By 2050, Earth will be home to more than 9 billion people and by the century’s end that number will be nearly 11 billion people.
To meet the food security and nutrition challenges of today — with nearly 1 billion chronically hungry people worldwide — and tomorrow, will require an estimated 70 -100% increase in food production. Millions of small-holder farmers will need to play an important role in meeting this need, particularly across Africa.
Unfortunately, agricultural activities are degrading ecosystems – and the benefits they provide for people – faster now than ever before. We need to find new ways of growing food that can simultaneously deliver food security, environmental sustainability and economic opportunity.

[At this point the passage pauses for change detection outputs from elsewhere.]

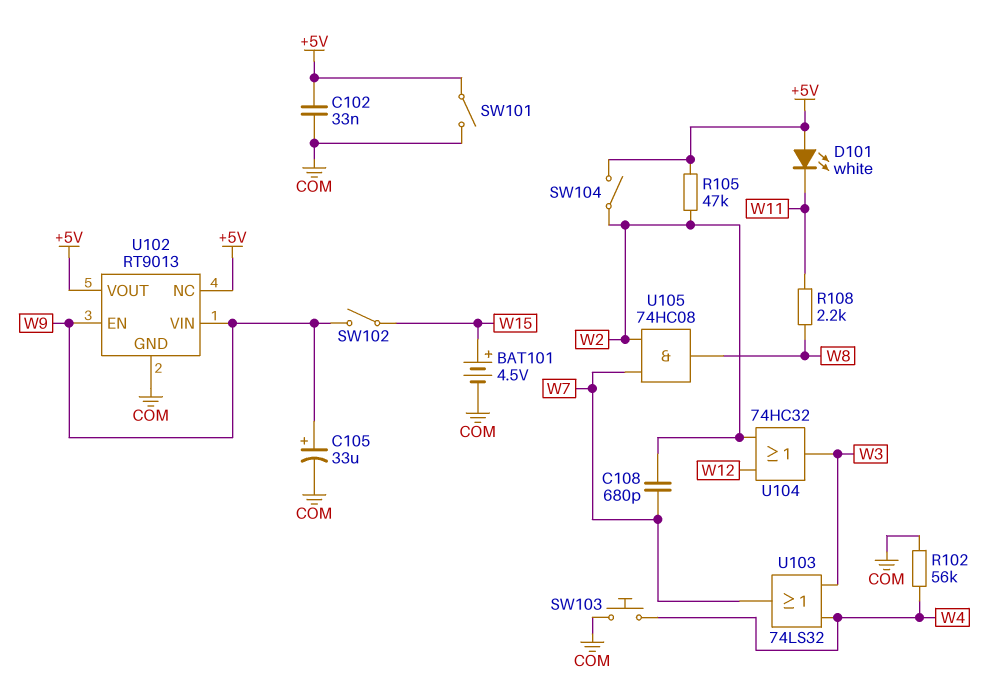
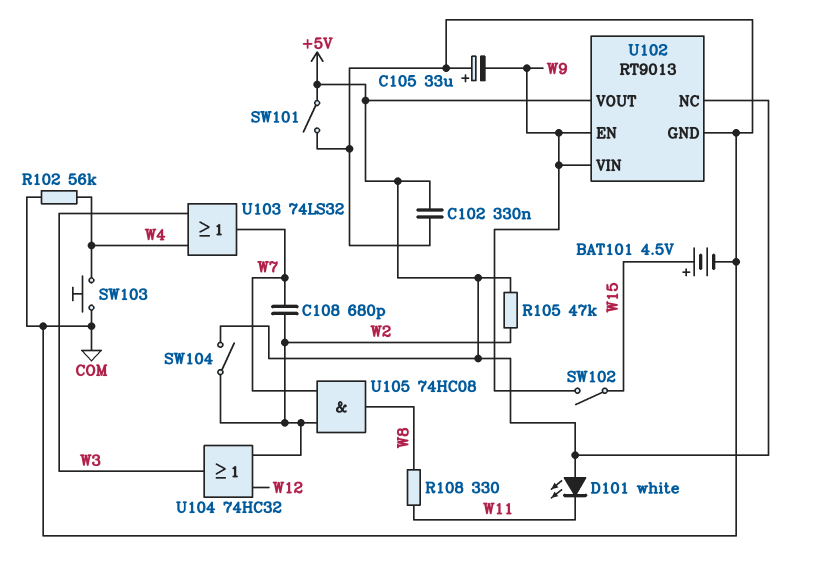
C102: 33nF (+5V, COM) -> 330nF (+5V, COM)
C105: 33uF (plus W9, minus COM) -> 33uF (plus COM, minus W9)
R108: 2.2k (W8, W11) -> 330 (W8, W11)

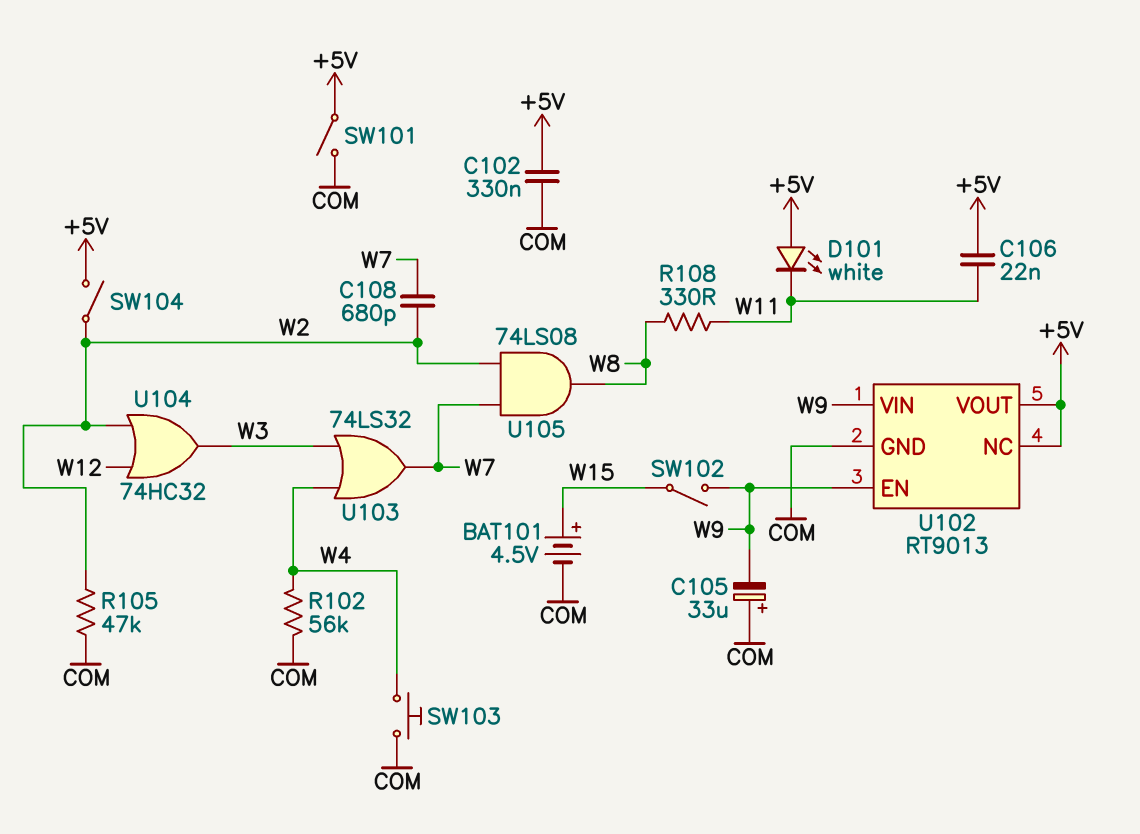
C106: none -> 22nF (+5V, W11)
R105: 47k (+5V, W2) -> 47k (COM, W2)
U105: AND 74HC08 (in W2, in W7, out W8) -> AND 74LS08 (in W2, in W7, out W8)

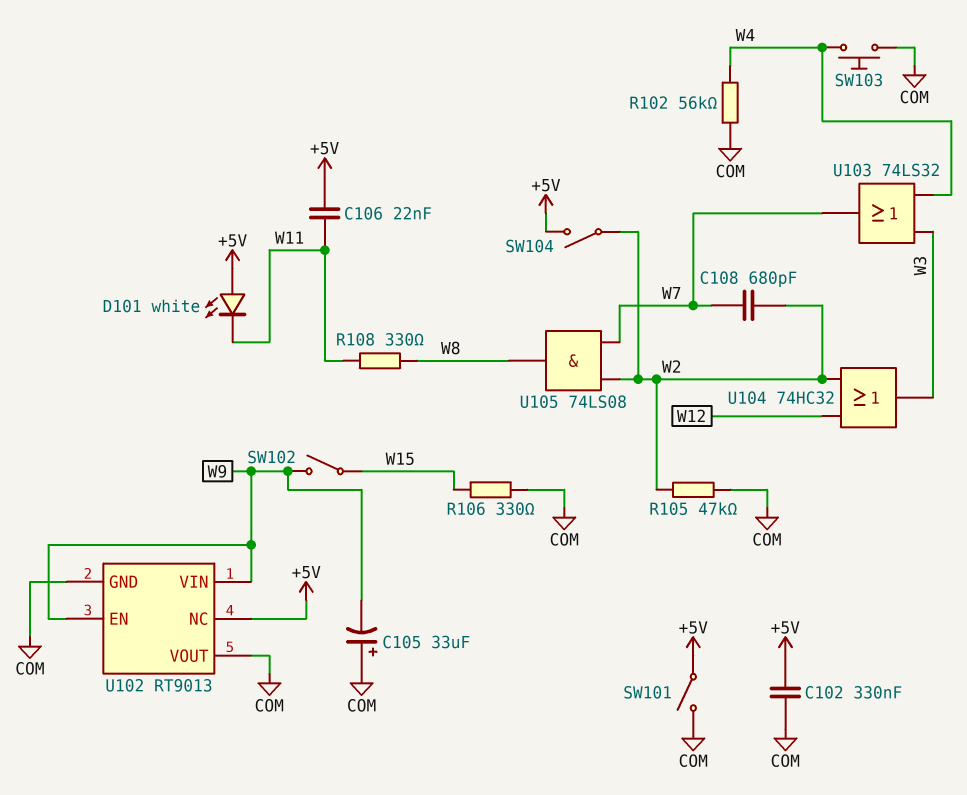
BAT101: 4.5V (plus W15, minus COM) -> none
R106: none -> 330 (COM, W15)
U102 pin VOUT: +5V -> COM

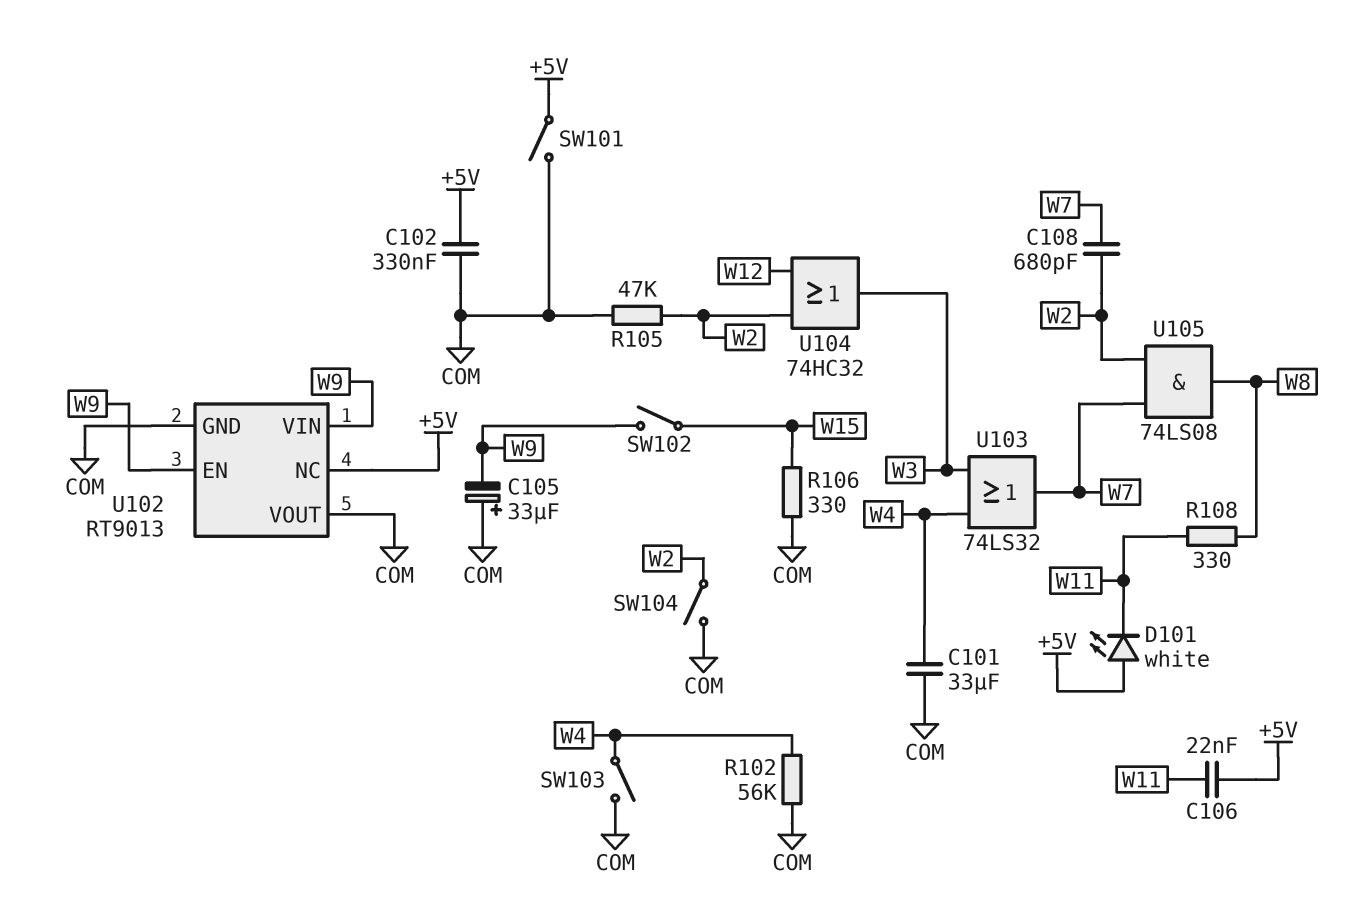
C101: none -> 33uF (COM, W4)
SW103: button (COM, W4) -> switch (COM, W4)
SW104: switch (+5V, W2) -> switch (COM, W2)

To achieve this farmers need better information to help them increase agricultural productivity while avoiding unintended consequences for soil quality, water availability, and other benefits from healthy ecosystems. There is an urgent need for better data and risk management approaches to guide sustainable agricultural development and ensure healthy and resilient ecosystems and livelihoods.
Technology and information have been essential to the transformation of every imaginable sector of human endeavor. Yet today, in the face of some of the world’s most pressing development challenges, the right data and technology, applied at the right scales, has not been available. Vital Signs is synthesizing vast amounts of data into meaningful insights for policy makers and farmers for the first time.
Creating the “gold standard” of Environmental Monitoring Systems
By providing near real-time, georeferenced data and diagnostic tools to guide agricultural decisions and monitor outcomes, Vital Signs fills a critical unmet need for integrative measurements of agriculture, ecosystem services and human well-being.
Importantly, these measurements are made at all scales that are relevant to agricultural decision making—from a household to a farm, a landscape, and at the scale of a nation, a continent, and the globe.
Vital Signs is creating the “gold standard” of environmental monitoring systems and a global public good that is open and accessible to everyone. Vital Signs was designed in Tanzania and demonstrated in Tanzania, Ghana and Rwanda with initial funding from the Bill & Melinda Gates Foundation and the MacArthur Foundation.